**Work instructions:**
The listing that follows should be duplicated character for character.

*** Recorded information ***

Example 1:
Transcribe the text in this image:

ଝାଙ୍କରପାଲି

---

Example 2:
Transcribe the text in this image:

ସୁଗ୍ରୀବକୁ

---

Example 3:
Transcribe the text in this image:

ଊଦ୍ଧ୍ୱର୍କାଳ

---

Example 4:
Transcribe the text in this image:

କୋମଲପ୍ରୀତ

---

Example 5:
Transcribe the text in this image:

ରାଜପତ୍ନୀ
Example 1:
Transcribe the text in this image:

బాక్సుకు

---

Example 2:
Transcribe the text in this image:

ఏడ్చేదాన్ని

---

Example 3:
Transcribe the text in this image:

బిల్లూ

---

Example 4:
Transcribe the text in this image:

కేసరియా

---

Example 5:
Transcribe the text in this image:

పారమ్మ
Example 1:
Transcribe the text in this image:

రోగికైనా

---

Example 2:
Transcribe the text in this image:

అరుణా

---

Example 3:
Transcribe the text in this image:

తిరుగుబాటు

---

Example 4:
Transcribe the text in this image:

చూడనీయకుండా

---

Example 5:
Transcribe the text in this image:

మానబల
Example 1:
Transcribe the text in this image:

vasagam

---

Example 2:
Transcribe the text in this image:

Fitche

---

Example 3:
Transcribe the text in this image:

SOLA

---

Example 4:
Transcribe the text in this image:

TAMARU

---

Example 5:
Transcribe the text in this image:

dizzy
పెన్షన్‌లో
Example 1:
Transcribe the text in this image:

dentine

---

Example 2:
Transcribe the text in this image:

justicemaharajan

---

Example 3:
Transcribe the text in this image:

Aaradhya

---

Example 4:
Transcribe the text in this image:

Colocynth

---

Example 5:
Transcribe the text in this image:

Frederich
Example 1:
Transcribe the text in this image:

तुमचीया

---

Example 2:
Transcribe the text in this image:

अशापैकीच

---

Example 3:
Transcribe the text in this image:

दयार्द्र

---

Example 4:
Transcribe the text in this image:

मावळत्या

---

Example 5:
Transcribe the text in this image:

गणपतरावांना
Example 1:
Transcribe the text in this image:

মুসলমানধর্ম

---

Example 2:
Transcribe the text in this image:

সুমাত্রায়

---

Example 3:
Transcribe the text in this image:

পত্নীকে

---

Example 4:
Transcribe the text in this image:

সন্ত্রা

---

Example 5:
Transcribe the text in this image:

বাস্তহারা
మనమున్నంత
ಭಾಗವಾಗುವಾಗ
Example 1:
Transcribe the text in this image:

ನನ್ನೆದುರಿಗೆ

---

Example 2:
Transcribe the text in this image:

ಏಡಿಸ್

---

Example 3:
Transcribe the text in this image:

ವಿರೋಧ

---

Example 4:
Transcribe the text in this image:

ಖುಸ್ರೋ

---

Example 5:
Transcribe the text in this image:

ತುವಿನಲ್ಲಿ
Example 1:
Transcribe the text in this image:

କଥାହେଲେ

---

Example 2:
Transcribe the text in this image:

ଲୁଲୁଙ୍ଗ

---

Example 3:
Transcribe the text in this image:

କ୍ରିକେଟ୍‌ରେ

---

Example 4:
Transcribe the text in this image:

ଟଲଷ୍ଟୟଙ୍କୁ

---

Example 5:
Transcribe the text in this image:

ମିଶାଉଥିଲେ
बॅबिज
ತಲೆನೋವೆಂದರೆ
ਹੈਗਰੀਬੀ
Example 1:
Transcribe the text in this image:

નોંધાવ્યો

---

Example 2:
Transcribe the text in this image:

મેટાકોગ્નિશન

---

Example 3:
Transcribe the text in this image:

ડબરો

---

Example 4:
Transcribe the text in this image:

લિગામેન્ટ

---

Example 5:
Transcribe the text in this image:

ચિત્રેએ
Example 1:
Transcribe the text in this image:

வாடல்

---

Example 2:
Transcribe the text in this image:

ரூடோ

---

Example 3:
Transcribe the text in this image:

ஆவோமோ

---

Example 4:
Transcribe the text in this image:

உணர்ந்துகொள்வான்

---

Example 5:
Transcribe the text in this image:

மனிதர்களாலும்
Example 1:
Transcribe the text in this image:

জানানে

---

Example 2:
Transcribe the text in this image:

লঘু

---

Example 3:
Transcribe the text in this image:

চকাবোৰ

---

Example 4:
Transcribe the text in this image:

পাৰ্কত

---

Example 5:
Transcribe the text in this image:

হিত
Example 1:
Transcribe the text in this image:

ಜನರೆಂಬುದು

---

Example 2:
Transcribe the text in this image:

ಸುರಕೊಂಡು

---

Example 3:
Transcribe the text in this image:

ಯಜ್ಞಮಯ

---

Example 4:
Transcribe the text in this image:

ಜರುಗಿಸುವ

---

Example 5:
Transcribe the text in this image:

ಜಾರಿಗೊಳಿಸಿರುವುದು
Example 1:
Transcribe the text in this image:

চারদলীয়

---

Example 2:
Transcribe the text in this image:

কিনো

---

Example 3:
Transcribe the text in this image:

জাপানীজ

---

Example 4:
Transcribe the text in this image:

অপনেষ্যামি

*** End of Recorded information ***

**The completed task:**
Example 1:
Transcribe the text in this image:

ଝାଙ୍କରପାଲି

---

Example 2:
Transcribe the text in this image:

ସୁଗ୍ରୀବକୁ

---

Example 3:
Transcribe the text in this image:

ଊଦ୍ଧ୍ୱର୍କାଳ

---

Example 4:
Transcribe the text in this image:

କୋମଲପ୍ରୀତ

---

Example 5:
Transcribe the text in this image:

ରାଜପତ୍ନୀ
Example 1:
Transcribe the text in this image:

బాక్సుకు

---

Example 2:
Transcribe the text in this image:

ఏడ్చేదాన్ని

---

Example 3:
Transcribe the text in this image:

బిల్లూ

---

Example 4:
Transcribe the text in this image:

కేసరియా

---

Example 5:
Transcribe the text in this image:

పారమ్మ
Example 1:
Transcribe the text in this image:

రోగికైనా

---

Example 2:
Transcribe the text in this image:

అరుణా

---

Example 3:
Transcribe the text in this image:

తిరుగుబాటు

---

Example 4:
Transcribe the text in this image:

చూడనీయకుండా

---

Example 5:
Transcribe the text in this image:

మానబల
Example 1:
Transcribe the text in this image:

vasagam

---

Example 2:
Transcribe the text in this image:

Fitche

---

Example 3:
Transcribe the text in this image:

SOLA

---

Example 4:
Transcribe the text in this image:

TAMARU

---

Example 5:
Transcribe the text in this image:

dizzy
పెన్షన్‌లో
Example 1:
Transcribe the text in this image:

dentine

---

Example 2:
Transcribe the text in this image:

justicemaharajan

---

Example 3:
Transcribe the text in this image:

Aaradhya

---

Example 4:
Transcribe the text in this image:

Colocynth

---

Example 5:
Transcribe the text in this image:

Frederich
Example 1:
Transcribe the text in this image:

तुमचीया

---

Example 2:
Transcribe the text in this image:

अशापैकीच

---

Example 3:
Transcribe the text in this image:

दयार्द्र

---

Example 4:
Transcribe the text in this image:

मावळत्या

---

Example 5:
Transcribe the text in this image:

गणपतरावांना
Example 1:
Transcribe the text in this image:

মুসলমানধর্ম

---

Example 2:
Transcribe the text in this image:

সুমাত্রায়

---

Example 3:
Transcribe the text in this image:

পত্নীকে

---

Example 4:
Transcribe the text in this image:

সন্ত্রা

---

Example 5:
Transcribe the text in this image:

বাস্তহারা
మనమున్నంత
ಭಾಗವಾಗುವಾಗ
Example 1:
Transcribe the text in this image:

ನನ್ನೆದುರಿಗೆ

---

Example 2:
Transcribe the text in this image:

ಏಡಿಸ್

---

Example 3:
Transcribe the text in this image:

ವಿರೋಧ

---

Example 4:
Transcribe the text in this image:

ಖುಸ್ರೋ

---

Example 5:
Transcribe the text in this image:

ತುವಿನಲ್ಲಿ
Example 1:
Transcribe the text in this image:

କଥାହେଲେ

---

Example 2:
Transcribe the text in this image:

ଲୁଲୁଙ୍ଗ

---

Example 3:
Transcribe the text in this image:

କ୍ରିକେଟ୍‌ରେ

---

Example 4:
Transcribe the text in this image:

ଟଲଷ୍ଟୟଙ୍କୁ

---

Example 5:
Transcribe the text in this image:

ମିଶାଉଥିଲେ
बॅबिज
ತಲೆನೋವೆಂದರೆ
ਹੈਗਰੀਬੀ
Example 1:
Transcribe the text in this image:

નોંધાવ્યો

---

Example 2:
Transcribe the text in this image:

મેટાકોગ્નિશન

---

Example 3:
Transcribe the text in this image:

ડબરો

---

Example 4:
Transcribe the text in this image:

લિગામેન્ટ

---

Example 5:
Transcribe the text in this image:

ચિત્રેએ
Example 1:
Transcribe the text in this image:

வாடல்

---

Example 2:
Transcribe the text in this image:

ரூடோ

---

Example 3:
Transcribe the text in this image:

ஆவோமோ

---

Example 4:
Transcribe the text in this image:

உணர்ந்துகொள்வான்

---

Example 5:
Transcribe the text in this image:

மனிதர்களாலும்
Example 1:
Transcribe the text in this image:

জানানে

---

Example 2:
Transcribe the text in this image:

লঘু

---

Example 3:
Transcribe the text in this image:

চকাবোৰ

---

Example 4:
Transcribe the text in this image:

পাৰ্কত

---

Example 5:
Transcribe the text in this image:

হিত
Example 1:
Transcribe the text in this image:

ಜನರೆಂಬುದು

---

Example 2:
Transcribe the text in this image:

ಸುರಕೊಂಡು

---

Example 3:
Transcribe the text in this image:

ಯಜ್ಞಮಯ

---

Example 4:
Transcribe the text in this image:

ಜರುಗಿಸುವ

---

Example 5:
Transcribe the text in this image:

ಜಾರಿಗೊಳಿಸಿರುವುದು
Example 1:
Transcribe the text in this image:

চারদলীয়

---

Example 2:
Transcribe the text in this image:

কিনো

---

Example 3:
Transcribe the text in this image:

জাপানীজ

---

Example 4:
Transcribe the text in this image:

অপনেষ্যামি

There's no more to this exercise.